# Mosaic from a single multitemporal dataset


The goal of this notebook is to provide an example of how to create a cloud-free mosaic from Sentinel-2 imagery over a specific area over a time period. We first use `satsearch` to search for Sentinel-2 data then combine them together using `stackstac`. A median operation will be applied to merge the images into a single layer that could be save off into Azure blob storage as COGs for later use.


## 1. Sentinel-2 Dataset

Satellite images (also Earth observation imagery, spaceborne photography, or simply satellite photo) are images of Earth collected by imaging satellites operated by governments and businesses around the world (see https://en.wikipedia.org/wiki/Satellite_imagery). Its major applications include Earth observation and land cover monitoring. 

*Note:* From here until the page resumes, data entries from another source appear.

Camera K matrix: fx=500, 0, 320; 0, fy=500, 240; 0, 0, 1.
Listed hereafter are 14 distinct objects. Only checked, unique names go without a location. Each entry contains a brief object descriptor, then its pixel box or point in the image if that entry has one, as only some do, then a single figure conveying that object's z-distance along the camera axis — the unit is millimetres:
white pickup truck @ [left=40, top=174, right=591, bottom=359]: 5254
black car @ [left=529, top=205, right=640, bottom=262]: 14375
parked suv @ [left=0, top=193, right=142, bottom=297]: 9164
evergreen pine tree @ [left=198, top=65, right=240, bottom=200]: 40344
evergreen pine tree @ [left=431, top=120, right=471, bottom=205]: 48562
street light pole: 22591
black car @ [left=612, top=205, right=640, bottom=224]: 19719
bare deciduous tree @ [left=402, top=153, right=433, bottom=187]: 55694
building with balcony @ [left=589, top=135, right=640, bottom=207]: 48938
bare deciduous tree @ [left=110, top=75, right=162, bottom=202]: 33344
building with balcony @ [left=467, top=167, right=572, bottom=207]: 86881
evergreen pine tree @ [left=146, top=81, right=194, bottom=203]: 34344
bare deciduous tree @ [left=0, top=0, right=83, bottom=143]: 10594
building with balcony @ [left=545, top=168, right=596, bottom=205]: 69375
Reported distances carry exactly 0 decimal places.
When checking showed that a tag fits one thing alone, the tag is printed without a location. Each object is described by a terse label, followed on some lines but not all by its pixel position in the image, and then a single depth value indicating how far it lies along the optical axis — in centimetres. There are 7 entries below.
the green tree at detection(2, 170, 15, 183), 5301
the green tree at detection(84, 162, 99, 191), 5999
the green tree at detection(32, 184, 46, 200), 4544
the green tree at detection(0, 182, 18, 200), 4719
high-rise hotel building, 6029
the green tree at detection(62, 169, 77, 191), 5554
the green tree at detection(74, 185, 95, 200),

SENTINEL-2 (https://sentinel.esa.int/web/sentinel/user-guides/sentinel-2-msi/overview) is a wide-swath, high-resolution, multi-spectral imaging mission, supporting Copernicus Land Monitoring studies, including the monitoring of vegetation, soil and water cover, as well as observation of inland waterways and coastal areas.

## 2. Environment setup

Necessary libraries are listed as below

In [None]:
from dask_gateway import GatewayCluster
from dask_gateway import Gateway
from distributed import Client

from datashader import Canvas
from PIL import Image

import stackstac
from satsearch import Search

import xrspatial.multispectral as ms

Let's create a new cluster that configured to use Dask-Gateway, and a new client that executes all Dask computations on the cluster. And we can set the mode for the cluster to be adaptive mode so that it will resize itself automatically based on the workload.

In [None]:
cluster = GatewayCluster()  # Creates the Dask Scheduler. Might take a minute.
client = cluster.get_client()
cluster.adapt(minimum=8, maximum=100)

client

## 3. Load Sentinel 2 data

In this example, we use data from `sentinel-s2-l2a-cogs` collection within a bounding box of `[-97.185642, 27.569157, -95.117574, 29.500710]`, and the time range considered is from `2019-07-01` to `2020-06-30`. And the collected data has less than 25% cloud coverage.

In [None]:
items = Search(
    url="https://earth-search.aws.element84.com/v0",
    bbox=[-97.185642, 27.569157, -95.117574, 29.500710],
    collections=["sentinel-s2-l2a-cogs"],
    query={'eo:cloud_cover': {'lt': 25}},
    datetime="2019-07-01/2020-06-30"
).items()

len(items)

Let's combine all the above STAC items into a lazy xarray with following settings:
- projection: epsg=32613
- resolution: 100m
- bands: red (B04), green (B03), blue (B02)

In [None]:
stack_ds = stackstac.stack(
    items, epsg=32613, resolution=100, assets=['B04', 'B03', 'B02']
)

stack_ds

We can get a median composite for each month in the considered period of time:

In [None]:
monthly = stack_ds.resample(time="MS").median("time", keep_attrs=True)
monthly.data = monthly.data.rechunk(1024, 1024)
monthly

## 4. Cloud-free scene using median operator

In this step, we use a median operation to merge all monthly images into 1 single cloud-free layer. With an assumption that, along a multitemporal stack, clouds would not persist at the same geographical position from time to time (i.e image to image), the more data we have, the higher chance of dropping clouds.

In [None]:
median_scene = monthly.median(dim=['time'])
median_scene.data = median_scene.data.rechunk(2048, 2048)
median_scene

## 5. Downsample for visualization

With 3 bands: red, green, blue, let's see visualize the cloud-free scene we just constructed using the `true_color` function from `xrspatial.multispectral module`

In [None]:
h, w = 600, 800
canvas = Canvas(plot_height=h, plot_width=w)
resampled_agg = canvas.raster(median_scene)

resampled_agg

`true_color` function takes 3 bands: red, green, blue as inputs and returns a PIL.Image object

In [None]:
image = ms.true_color(resampled_agg[2], resampled_agg[1], resampled_agg[0])
image

Compute the image and visualize with PIL Image

In [None]:
image = image.compute()

Image.fromarray(image.data, 'RGBA')

Finally, close the client and the cluster.

In [None]:
client.close()
cluster.close()